13. The computing system according to claim 11, wherein the fingerprint represents context information relating to an input message ID and an output message ID at a node.

14. The computing system according to claim 11, wherein the input message ID and the output message ID are message IDs designated by the distributed processing system.

15. The computing system according to claim 11, wherein the generating and sending, at the root node, the initial fingerprint based on the output message ID to be sent comprises:

generating the initial fingerprint based on an XOR operation on output message IDs; and

sending the initial fingerprint along with the output message ID to a downstream node that is directly connected with the root node.

16. The computing system according to claim 11, wherein the generating and sending, at the middle node, the updated fingerprint based on the received input message ID, the output message ID to be sent, and the received fingerprint comprises:

in response to the number of the downstream nodes that are directly connected with the middle node being even, sending the updated fingerprint from the middle node to the tracking task point.

17. The computing system according to claim 11, wherein sending, at the leaf node, the final updated fingerprint to the tracking task point comprises:

sending to the tracking task point the final updated fingerprint received within a predefined time threshold along with the received input message ID.

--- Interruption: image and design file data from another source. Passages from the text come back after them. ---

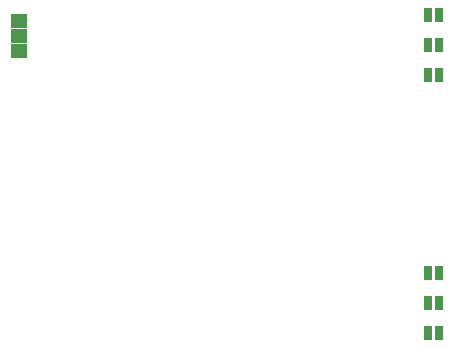
<source format=gtp>
G04 ---------------------------- Layer name :TOP PASTER LAYER*
G04 easyEDA 0.1*
G04 Scale: 100 percent, Rotated: No, Reflected: No *
G04 Dimensions in inches *
G04 leading zeros omitted , absolute positions ,2 integer and 4 * 
%FSLAX24Y24*%
%MOIN*%
G90*
G70D02*

%ADD12R,0.025000X0.050000*%
%ADD13R,0.056000X0.045000*%

%LPD*%
G54D12*
G01X22580Y16600D03*
G01X22219Y16600D03*
G01X22580Y15600D03*
G01X22219Y15600D03*
G01X22580Y14600D03*
G01X22219Y14600D03*
G01X22580Y8000D03*
G01X22219Y8000D03*
G01X22580Y7000D03*
G01X22219Y7000D03*
G01X22580Y6000D03*
G01X22219Y6000D03*
G54D13*
G01X8600Y15390D03*
G01X8600Y15900D03*
G01X8600Y16409D03*

M00*
M02*
</source>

18. A computer program product for fingerprint-based status detection in a distributed processing system, the computer program product comprising:

a non-transitory computer readable medium encoded with computer-executable code, wherein the code is configured to enable the execution of: generating and sending, at a root node, an initial fingerprint based on an output message identification (ID) to be sent; generating and sending, at a middle node, an updated fingerprint based on a received input message ID, an output message ID to be sent, and a received fingerprint, wherein generating and sending, at the middle node, the updated fingerprint comprises: generating, in a recursive manner, the updated fingerprint based on an XOR operation on the received input message ID, the output message ID to be sent, and the received fingerprint, and sending the updated fingerprint along with the output message ID to a downstream node that is directly connected with the middle node; sending, at a leaf node, a final updated fingerprint to a tracking task point; and obtaining, at the tracking task point, status information based on the final updated fingerprint.